There is a compelling reason for this. Scientists the world over have been warning us of the peril that unchecked greenhouse gas emissions bring about. Man has been relentlessly ejecting, since the year 1750, a 40% increase in the concentration of carbon dioxide in the atmosphere, principally from the combustion of fossil fuels principally coal, oil, natural gas along with deforestation, soil erosion, and animal agriculture. These have been going on in greedy, wicked abandon in recent centuries alone.
What we have been enduring these recent years, simply termed as global warming, is causing indescribable havoc to our ecosystem biodiversity, putting at grave risk not just the economic livelihood of people worldwide, but the very survival of humankind. At the time the Paris deal was forged, scientists agreed that pollution could still be brought down to safety levels, if concertedly done by everyone, by his voluntary will or out of a mandated compulsory behavior.
Indeed, we have been experiencing the effects of global warming that comes from unchecked greenhouse gas emissions largely from coal-fueled economic activities. Sea levels are rising, threatening to erode islands and coastal areas, including the Philippines which now ranks among the most vulnerable in the world. Subtropical deserts are expanding. Arctic glaciers are beginning to melt down and are seen to ultimately disappear. Extreme weather events have become the new normal — heat wave, forest fires sweeping across wide swaths of human settlements, droughts, heavy rainfall with floods, heavy snowfall, killer-quakes whose strength and intensity have been suddenly on the rise, and a surprising weather extreme, snow in the Saharas!

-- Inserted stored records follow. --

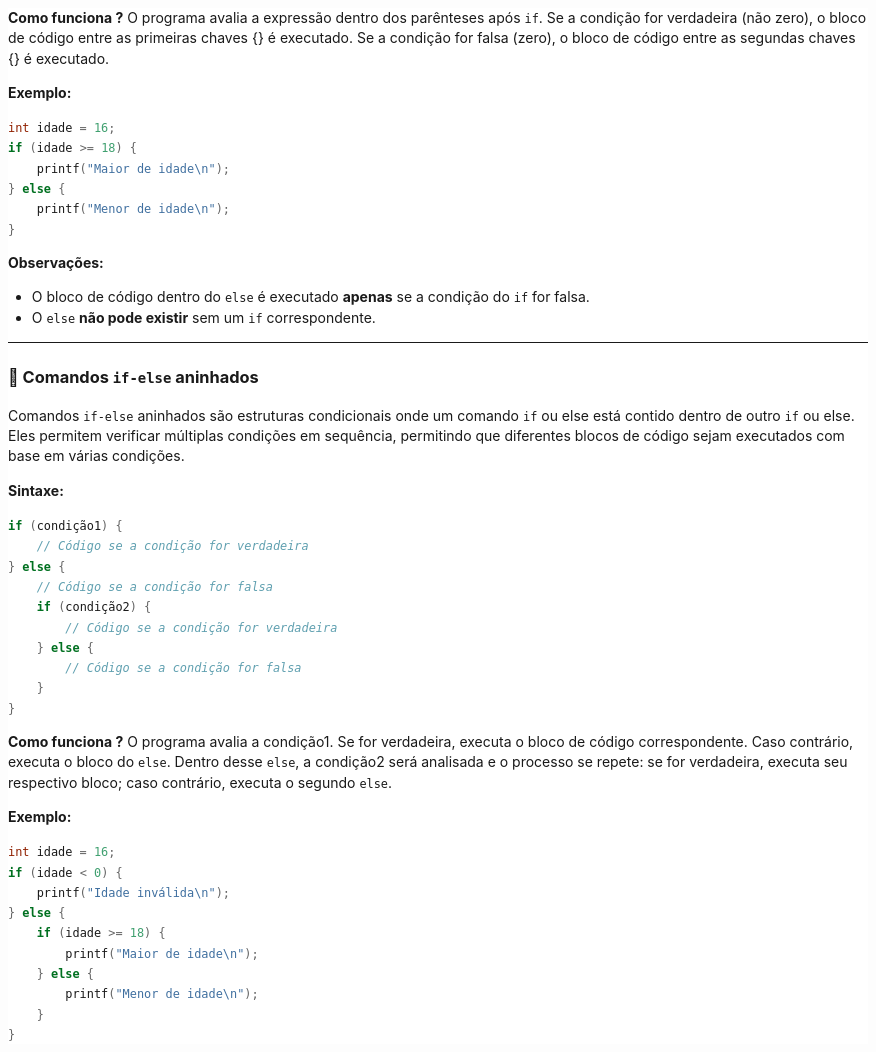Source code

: **Como funciona ?**
O programa avalia a expressão dentro dos parênteses após `if`. Se a condição for verdadeira (não zero), o bloco de código entre as primeiras chaves {} é executado. Se a condição for falsa (zero), o bloco de código entre as segundas chaves {} é executado.

**Exemplo:**
```c
int idade = 16;
if (idade >= 18) {
    printf("Maior de idade\n");
} else {
    printf("Menor de idade\n");
}
```

**Observações:**
- O bloco de código dentro do `else` é executado **apenas** se a condição do `if` for falsa.
- O `else` **não pode existir** sem um `if` correspondente.

---

### 🔵 Comandos `if-else` aninhados
Comandos `if-else` aninhados são estruturas condicionais onde um comando `if` ou else está contido dentro de outro `if` ou else. Eles permitem verificar múltiplas condições em sequência, permitindo que diferentes blocos de código sejam executados com base em várias condições.

**Sintaxe:**
```c
if (condição1) {
    // Código se a condição for verdadeira
} else {
    // Código se a condição for falsa
    if (condição2) {
        // Código se a condição for verdadeira
    } else {
        // Código se a condição for falsa
    }
}
```

**Como funciona ?**
O programa avalia a condição1. Se for verdadeira, executa o bloco de código correspondente. Caso contrário, executa o bloco do `else`. Dentro desse `else`, a condição2 será analisada e o processo se repete: se for verdadeira, executa seu respectivo bloco; caso contrário, executa o segundo `else`.

**Exemplo:**
```c
int idade = 16;
if (idade < 0) {
    printf("Idade inválida\n");
} else {
    if (idade >= 18) {
        printf("Maior de idade\n");
    } else {
        printf("Menor de idade\n");
    }
}
```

This is why the Paris deal, adopted three years back, came into an iron-clad being, enjoining the world to cap the rise in temperature at “well below 2 degrees Celsius (3.6 degrees Fahrenheit).” Sadly, it’s a goal that recent reality checks now show to be seemingly unachievable, considering how a heavy-hitting polluter has even backed off from this epic agreement. Proven by recent weather events, there’s no doubt at all that climate change spells danger and is getting worse, while global gas emission-arresting efforts are nowhere near that doable goal.
Putting more green money on the table, rather than trumping climate change now, should be a reasonable way to push speedily forward the anti-coal initiative. Denying what climate change is simply puts a blinder from present-day realities, a huge step backward each day we do it. In its starkest sense, it sends off the wrong message for the wrong reason: better to live now and die together later.
To reiterate what we’ve been saying time and again: if we don’t take care of nature, it won’t take care of us, all of us. If we don’t work to manage our future well, if we don’t drastically reduce our use of fossil fuels through an energy mix of clean, unpolluting sources, if we don’t take the business of environmental cleanup seriously, if we don’t abandon our wicked ways and continue to depend on a coal-reliant life, then we’re just well on the way to a shared destiny of perdition.
Mother Earth may survive the impending catastrophe, but Mankind — all of us who have habituated the only planetary home we have — will surely go the way of every living specie that has ever populated this very home. Terminated for good, for all the bad ways we’ve lived it out.
Unless we do the right thing now to scale down all the doomsday activities that we’ve been recklessly doing so selfishly.